Text-based hardware design files
***
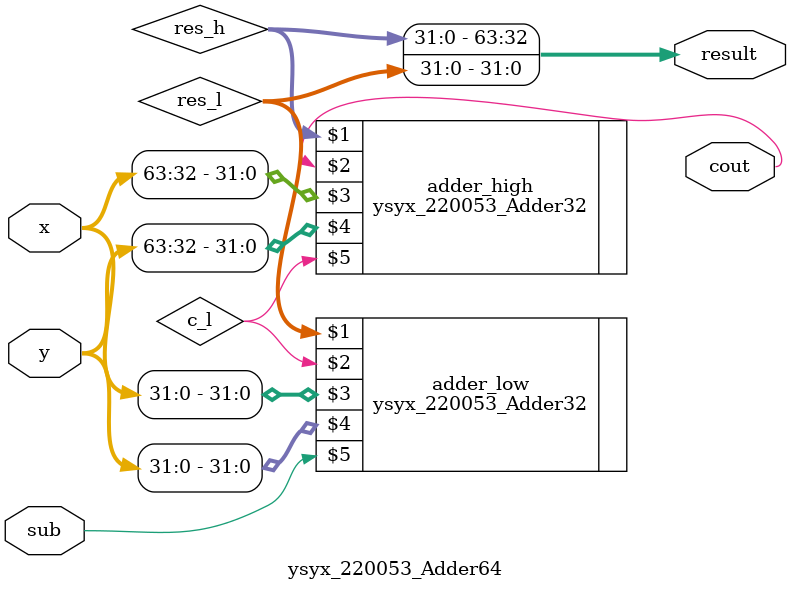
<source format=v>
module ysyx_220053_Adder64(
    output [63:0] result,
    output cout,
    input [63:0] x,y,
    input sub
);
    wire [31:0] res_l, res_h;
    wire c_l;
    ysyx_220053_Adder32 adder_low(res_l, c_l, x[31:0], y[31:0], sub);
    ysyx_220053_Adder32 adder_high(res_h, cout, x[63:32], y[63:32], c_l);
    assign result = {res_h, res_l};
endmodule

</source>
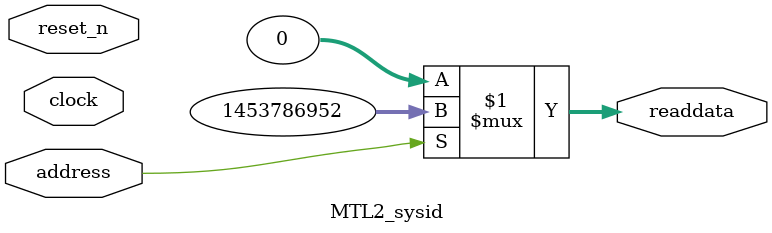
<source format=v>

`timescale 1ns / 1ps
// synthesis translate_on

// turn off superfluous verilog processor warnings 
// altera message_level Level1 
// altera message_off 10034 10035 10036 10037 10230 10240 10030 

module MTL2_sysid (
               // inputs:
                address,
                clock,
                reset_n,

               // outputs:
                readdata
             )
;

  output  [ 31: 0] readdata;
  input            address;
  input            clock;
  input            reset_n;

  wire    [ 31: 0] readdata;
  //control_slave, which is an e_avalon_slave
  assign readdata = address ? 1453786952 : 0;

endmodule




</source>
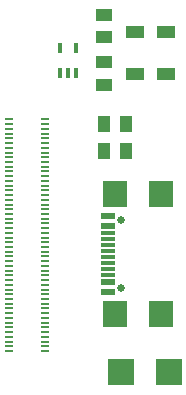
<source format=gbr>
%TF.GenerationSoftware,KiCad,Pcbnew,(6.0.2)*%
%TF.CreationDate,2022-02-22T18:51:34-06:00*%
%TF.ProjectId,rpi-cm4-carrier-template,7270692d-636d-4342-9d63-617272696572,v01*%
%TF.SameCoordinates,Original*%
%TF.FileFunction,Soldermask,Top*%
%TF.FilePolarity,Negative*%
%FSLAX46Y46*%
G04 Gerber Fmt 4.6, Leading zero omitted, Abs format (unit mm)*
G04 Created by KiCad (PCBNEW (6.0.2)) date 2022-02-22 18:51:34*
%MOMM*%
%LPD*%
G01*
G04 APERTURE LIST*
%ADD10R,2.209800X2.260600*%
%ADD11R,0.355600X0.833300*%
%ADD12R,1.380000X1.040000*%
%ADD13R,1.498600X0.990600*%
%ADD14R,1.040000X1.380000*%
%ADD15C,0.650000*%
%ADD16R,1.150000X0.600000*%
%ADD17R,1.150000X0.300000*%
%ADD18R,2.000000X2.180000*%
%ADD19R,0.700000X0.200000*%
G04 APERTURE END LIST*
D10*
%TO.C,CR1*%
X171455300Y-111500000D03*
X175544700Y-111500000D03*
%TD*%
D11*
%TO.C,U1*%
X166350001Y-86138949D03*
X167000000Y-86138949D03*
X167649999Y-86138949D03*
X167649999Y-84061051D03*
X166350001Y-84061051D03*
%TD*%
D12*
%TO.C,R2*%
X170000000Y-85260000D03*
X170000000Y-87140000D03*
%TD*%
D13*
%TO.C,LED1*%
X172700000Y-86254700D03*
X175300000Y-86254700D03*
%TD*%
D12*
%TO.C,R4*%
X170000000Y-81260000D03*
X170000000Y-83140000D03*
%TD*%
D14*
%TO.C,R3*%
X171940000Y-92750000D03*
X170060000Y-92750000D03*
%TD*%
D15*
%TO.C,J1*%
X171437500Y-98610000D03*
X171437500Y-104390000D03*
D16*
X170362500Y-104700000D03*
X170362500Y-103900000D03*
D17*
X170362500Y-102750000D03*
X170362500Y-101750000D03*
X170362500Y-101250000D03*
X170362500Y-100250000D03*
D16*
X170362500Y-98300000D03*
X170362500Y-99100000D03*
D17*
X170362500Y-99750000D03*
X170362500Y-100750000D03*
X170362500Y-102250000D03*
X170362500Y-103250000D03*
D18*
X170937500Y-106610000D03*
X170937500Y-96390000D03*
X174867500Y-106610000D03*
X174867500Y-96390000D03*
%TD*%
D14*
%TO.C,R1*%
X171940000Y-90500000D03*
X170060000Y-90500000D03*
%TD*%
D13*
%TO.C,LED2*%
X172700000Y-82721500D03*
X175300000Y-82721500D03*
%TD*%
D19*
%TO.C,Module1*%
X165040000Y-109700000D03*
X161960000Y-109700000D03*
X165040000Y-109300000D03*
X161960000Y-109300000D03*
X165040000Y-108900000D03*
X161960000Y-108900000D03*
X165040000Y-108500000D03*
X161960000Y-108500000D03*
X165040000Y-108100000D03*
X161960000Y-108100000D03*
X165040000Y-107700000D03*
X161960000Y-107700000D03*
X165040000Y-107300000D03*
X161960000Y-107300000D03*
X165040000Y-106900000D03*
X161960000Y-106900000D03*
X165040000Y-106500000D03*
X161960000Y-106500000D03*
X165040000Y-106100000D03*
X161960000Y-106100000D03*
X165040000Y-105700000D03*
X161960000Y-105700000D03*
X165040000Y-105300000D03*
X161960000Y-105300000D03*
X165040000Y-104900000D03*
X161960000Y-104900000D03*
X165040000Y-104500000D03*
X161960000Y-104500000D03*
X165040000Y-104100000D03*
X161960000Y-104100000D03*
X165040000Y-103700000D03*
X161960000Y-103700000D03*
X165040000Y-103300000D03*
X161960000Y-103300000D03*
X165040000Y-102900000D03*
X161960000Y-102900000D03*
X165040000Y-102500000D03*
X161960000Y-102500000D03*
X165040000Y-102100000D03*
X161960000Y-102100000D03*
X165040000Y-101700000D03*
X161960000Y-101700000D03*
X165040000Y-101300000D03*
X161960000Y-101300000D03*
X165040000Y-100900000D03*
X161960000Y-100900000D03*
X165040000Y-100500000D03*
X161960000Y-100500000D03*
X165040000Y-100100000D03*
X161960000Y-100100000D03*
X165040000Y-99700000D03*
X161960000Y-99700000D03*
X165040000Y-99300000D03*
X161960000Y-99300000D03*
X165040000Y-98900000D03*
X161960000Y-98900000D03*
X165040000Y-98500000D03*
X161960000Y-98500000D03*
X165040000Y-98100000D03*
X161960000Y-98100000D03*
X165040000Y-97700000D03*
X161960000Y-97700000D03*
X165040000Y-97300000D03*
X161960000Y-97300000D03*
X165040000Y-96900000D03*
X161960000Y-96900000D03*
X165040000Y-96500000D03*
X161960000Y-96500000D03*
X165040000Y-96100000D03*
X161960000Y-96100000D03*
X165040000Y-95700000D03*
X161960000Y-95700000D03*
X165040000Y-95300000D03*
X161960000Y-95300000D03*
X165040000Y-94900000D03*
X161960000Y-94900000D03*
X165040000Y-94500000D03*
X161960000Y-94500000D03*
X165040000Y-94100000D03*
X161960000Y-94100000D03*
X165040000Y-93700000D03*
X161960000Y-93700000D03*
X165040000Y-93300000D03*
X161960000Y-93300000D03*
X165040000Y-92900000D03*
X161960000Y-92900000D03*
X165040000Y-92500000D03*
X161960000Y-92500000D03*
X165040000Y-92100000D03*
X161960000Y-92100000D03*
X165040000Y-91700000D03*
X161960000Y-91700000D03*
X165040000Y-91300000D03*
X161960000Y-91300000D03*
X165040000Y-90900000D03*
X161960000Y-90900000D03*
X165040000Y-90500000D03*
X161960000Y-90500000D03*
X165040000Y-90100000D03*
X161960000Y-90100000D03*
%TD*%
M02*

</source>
***
**Problem statement:**
Give back the full data exactly as it reads, but drop the pictures.

**Solution below:**
<source format=v>
module ysyx_220053_Adder64(
    output [63:0] result,
    output cout,
    input [63:0] x,y,
    input sub
);
    wire [31:0] res_l, res_h;
    wire c_l;
    ysyx_220053_Adder32 adder_low(res_l, c_l, x[31:0], y[31:0], sub);
    ysyx_220053_Adder32 adder_high(res_h, cout, x[63:32], y[63:32], c_l);
    assign result = {res_h, res_l};
endmodule

</source>
<source format=v>

`timescale 1ns / 1ps
// synthesis translate_on

// turn off superfluous verilog processor warnings 
// altera message_level Level1 
// altera message_off 10034 10035 10036 10037 10230 10240 10030 

module MTL2_sysid (
               // inputs:
                address,
                clock,
                reset_n,

               // outputs:
                readdata
             )
;

  output  [ 31: 0] readdata;
  input            address;
  input            clock;
  input            reset_n;

  wire    [ 31: 0] readdata;
  //control_slave, which is an e_avalon_slave
  assign readdata = address ? 1453786952 : 0;

endmodule




</source>
<source format=gbr>
%TF.GenerationSoftware,KiCad,Pcbnew,(6.0.2)*%
%TF.CreationDate,2022-02-22T18:51:34-06:00*%
%TF.ProjectId,rpi-cm4-carrier-template,7270692d-636d-4342-9d63-617272696572,v01*%
%TF.SameCoordinates,Original*%
%TF.FileFunction,Soldermask,Top*%
%TF.FilePolarity,Negative*%
%FSLAX46Y46*%
G04 Gerber Fmt 4.6, Leading zero omitted, Abs format (unit mm)*
G04 Created by KiCad (PCBNEW (6.0.2)) date 2022-02-22 18:51:34*
%MOMM*%
%LPD*%
G01*
G04 APERTURE LIST*
%ADD10R,2.209800X2.260600*%
%ADD11R,0.355600X0.833300*%
%ADD12R,1.380000X1.040000*%
%ADD13R,1.498600X0.990600*%
%ADD14R,1.040000X1.380000*%
%ADD15C,0.650000*%
%ADD16R,1.150000X0.600000*%
%ADD17R,1.150000X0.300000*%
%ADD18R,2.000000X2.180000*%
%ADD19R,0.700000X0.200000*%
G04 APERTURE END LIST*
D10*
%TO.C,CR1*%
X171455300Y-111500000D03*
X175544700Y-111500000D03*
%TD*%
D11*
%TO.C,U1*%
X166350001Y-86138949D03*
X167000000Y-86138949D03*
X167649999Y-86138949D03*
X167649999Y-84061051D03*
X166350001Y-84061051D03*
%TD*%
D12*
%TO.C,R2*%
X170000000Y-85260000D03*
X170000000Y-87140000D03*
%TD*%
D13*
%TO.C,LED1*%
X172700000Y-86254700D03*
X175300000Y-86254700D03*
%TD*%
D12*
%TO.C,R4*%
X170000000Y-81260000D03*
X170000000Y-83140000D03*
%TD*%
D14*
%TO.C,R3*%
X171940000Y-92750000D03*
X170060000Y-92750000D03*
%TD*%
D15*
%TO.C,J1*%
X171437500Y-98610000D03*
X171437500Y-104390000D03*
D16*
X170362500Y-104700000D03*
X170362500Y-103900000D03*
D17*
X170362500Y-102750000D03*
X170362500Y-101750000D03*
X170362500Y-101250000D03*
X170362500Y-100250000D03*
D16*
X170362500Y-98300000D03*
X170362500Y-99100000D03*
D17*
X170362500Y-99750000D03*
X170362500Y-100750000D03*
X170362500Y-102250000D03*
X170362500Y-103250000D03*
D18*
X170937500Y-106610000D03*
X170937500Y-96390000D03*
X174867500Y-106610000D03*
X174867500Y-96390000D03*
%TD*%
D14*
%TO.C,R1*%
X171940000Y-90500000D03*
X170060000Y-90500000D03*
%TD*%
D13*
%TO.C,LED2*%
X172700000Y-82721500D03*
X175300000Y-82721500D03*
%TD*%
D19*
%TO.C,Module1*%
X165040000Y-109700000D03*
X161960000Y-109700000D03*
X165040000Y-109300000D03*
X161960000Y-109300000D03*
X165040000Y-108900000D03*
X161960000Y-108900000D03*
X165040000Y-108500000D03*
X161960000Y-108500000D03*
X165040000Y-108100000D03*
X161960000Y-108100000D03*
X165040000Y-107700000D03*
X161960000Y-107700000D03*
X165040000Y-107300000D03*
X161960000Y-107300000D03*
X165040000Y-106900000D03*
X161960000Y-106900000D03*
X165040000Y-106500000D03*
X161960000Y-106500000D03*
X165040000Y-106100000D03*
X161960000Y-106100000D03*
X165040000Y-105700000D03*
X161960000Y-105700000D03*
X165040000Y-105300000D03*
X161960000Y-105300000D03*
X165040000Y-104900000D03*
X161960000Y-104900000D03*
X165040000Y-104500000D03*
X161960000Y-104500000D03*
X165040000Y-104100000D03*
X161960000Y-104100000D03*
X165040000Y-103700000D03*
X161960000Y-103700000D03*
X165040000Y-103300000D03*
X161960000Y-103300000D03*
X165040000Y-102900000D03*
X161960000Y-102900000D03*
X165040000Y-102500000D03*
X161960000Y-102500000D03*
X165040000Y-102100000D03*
X161960000Y-102100000D03*
X165040000Y-101700000D03*
X161960000Y-101700000D03*
X165040000Y-101300000D03*
X161960000Y-101300000D03*
X165040000Y-100900000D03*
X161960000Y-100900000D03*
X165040000Y-100500000D03*
X161960000Y-100500000D03*
X165040000Y-100100000D03*
X161960000Y-100100000D03*
X165040000Y-99700000D03*
X161960000Y-99700000D03*
X165040000Y-99300000D03*
X161960000Y-99300000D03*
X165040000Y-98900000D03*
X161960000Y-98900000D03*
X165040000Y-98500000D03*
X161960000Y-98500000D03*
X165040000Y-98100000D03*
X161960000Y-98100000D03*
X165040000Y-97700000D03*
X161960000Y-97700000D03*
X165040000Y-97300000D03*
X161960000Y-97300000D03*
X165040000Y-96900000D03*
X161960000Y-96900000D03*
X165040000Y-96500000D03*
X161960000Y-96500000D03*
X165040000Y-96100000D03*
X161960000Y-96100000D03*
X165040000Y-95700000D03*
X161960000Y-95700000D03*
X165040000Y-95300000D03*
X161960000Y-95300000D03*
X165040000Y-94900000D03*
X161960000Y-94900000D03*
X165040000Y-94500000D03*
X161960000Y-94500000D03*
X165040000Y-94100000D03*
X161960000Y-94100000D03*
X165040000Y-93700000D03*
X161960000Y-93700000D03*
X165040000Y-93300000D03*
X161960000Y-93300000D03*
X165040000Y-92900000D03*
X161960000Y-92900000D03*
X165040000Y-92500000D03*
X161960000Y-92500000D03*
X165040000Y-92100000D03*
X161960000Y-92100000D03*
X165040000Y-91700000D03*
X161960000Y-91700000D03*
X165040000Y-91300000D03*
X161960000Y-91300000D03*
X165040000Y-90900000D03*
X161960000Y-90900000D03*
X165040000Y-90500000D03*
X161960000Y-90500000D03*
X165040000Y-90100000D03*
X161960000Y-90100000D03*
%TD*%
M02*

</source>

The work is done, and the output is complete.